23. Scott Dixon had a good run but a quiet run before he hit the turn four wall.
24. Josef Newgarden was punted by Martin Plowman when the caution flew for Dixon's accident. It was a disappointing end to his day. He started really well but, like Kanaan, ran out of fuel coming into pit on one stop and lost many laps.
25. Charlie Kimball brought out the first caution for a spin after 149 consecutive laps under green flag from the start of the race. The long run was thrilling and draining. A caution was bound to happen but it felt for a while that it would go 200 laps of green flag with no interruptions.
26. Buddy Lazier's day ended before halfway but I do hope he does run a few more ovals and if it's not him, maybe he hires Hildebrand, Davison, Tagliani or Karam who all showed they deserve more than one race a season.
27. Graham Rahal's season has been one to forget. The National Guard sponsorship has put a lot of pressure on him and RLLR and he has been an after-thought in every race of 2014. That team needs a massive shakeup as Servià has out-classed Rahal for most of this season.
28. It was an unbelievably fast race at the beginning. Slowed down after a handful of cautions in the final quarter of the race. Adrenaline was pumping through my veins. I couldn't breathe, I couldn't speak. It was torture but it was fantastic.
29. The call to throw the red-flag after Bell's accident. First, the SAFER barrier was damaged, it had to be thrown. Second, I don't mind the call, it's better than letting the race run out under caution especially for ten laps. Third, my only fear is a car doesn't restart and it ruins the day of a team. The Chevrolet and Honda engines have proven to be near bulletproof but you never know when heartbreak is about to happen.
30. After watching the Hinchcliffe/Carpenter accident, it only confirms my thoughts that when the apron returns, it should be fair territory. Don't make it "out-of-bounds" like at Daytona and Talladega for NASCAR. The apron very well would have prevent that accident from happening.
31. It wasn't a slingshot fest. There was a fair amount of passing but I think a little more horsepower and aero kits will allow the field to break up a little bit and allow the top cars pull away. Letting the top two or three or four or five or six pull away isn't necessarily a bad thing. If you have a great car, it should have the capability of breaking away from others.
32. Listened to both the television and radio broadcast simultaneously. Cheever and Goodyear weren't as bad but maybe it's because the radio crew picked up where they lacked. Allen Bestwick did great on debut. Paul Page was great on his return to being the voice of the "500" and I enjoyed Robbie Buhl be the driver analyst on radio.

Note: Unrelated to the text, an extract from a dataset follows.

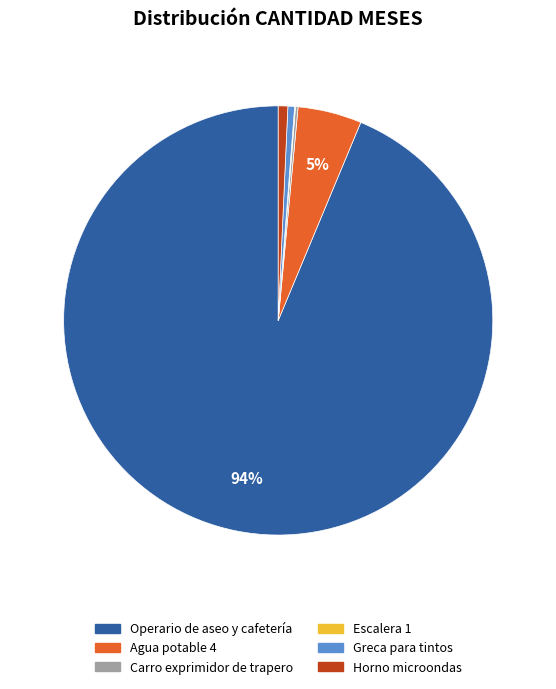

Is the sum of Greca para tintos and Horno microondas greater than half?

No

Cheever and Goodyear still need to be shown the door.
I think ABC needs to improve their whole pre-race. Lindsay Czarniak is great. Should be pre-race host for all ABC IndyCar races but all the featurettes should be their own half-hour show followed by a proper half-hour pre-race show breaking down teams, strategies, qualifying, etc. Also, more driver interviews. It seems ABC talks about the same handful of drivers: Castroneves, Dario Franchitti, Kanaan and whoever else is driving for Penske and Ganassi. Interview James Davison about his Indianapolis 500 debut and what it means for his historic racing family from Australia. They completely ignored Townsend Bell until late. Alex Tagliani got no acknowledgement until he led under caution late. Sébastien Bourdais and the defending Indianapolis 500 winning team KV Racing got barely any attention.
Pipe dream is Will Buxton, and only Will Buxton, doing the grid walk interviewing drivers in the pre-race with the remaining pit lane reporters coming in during the race. Of course that will only happen if NBC gets the rights to the "500" and Monaco doesn't fall on the same day. It truly is a pipe dream.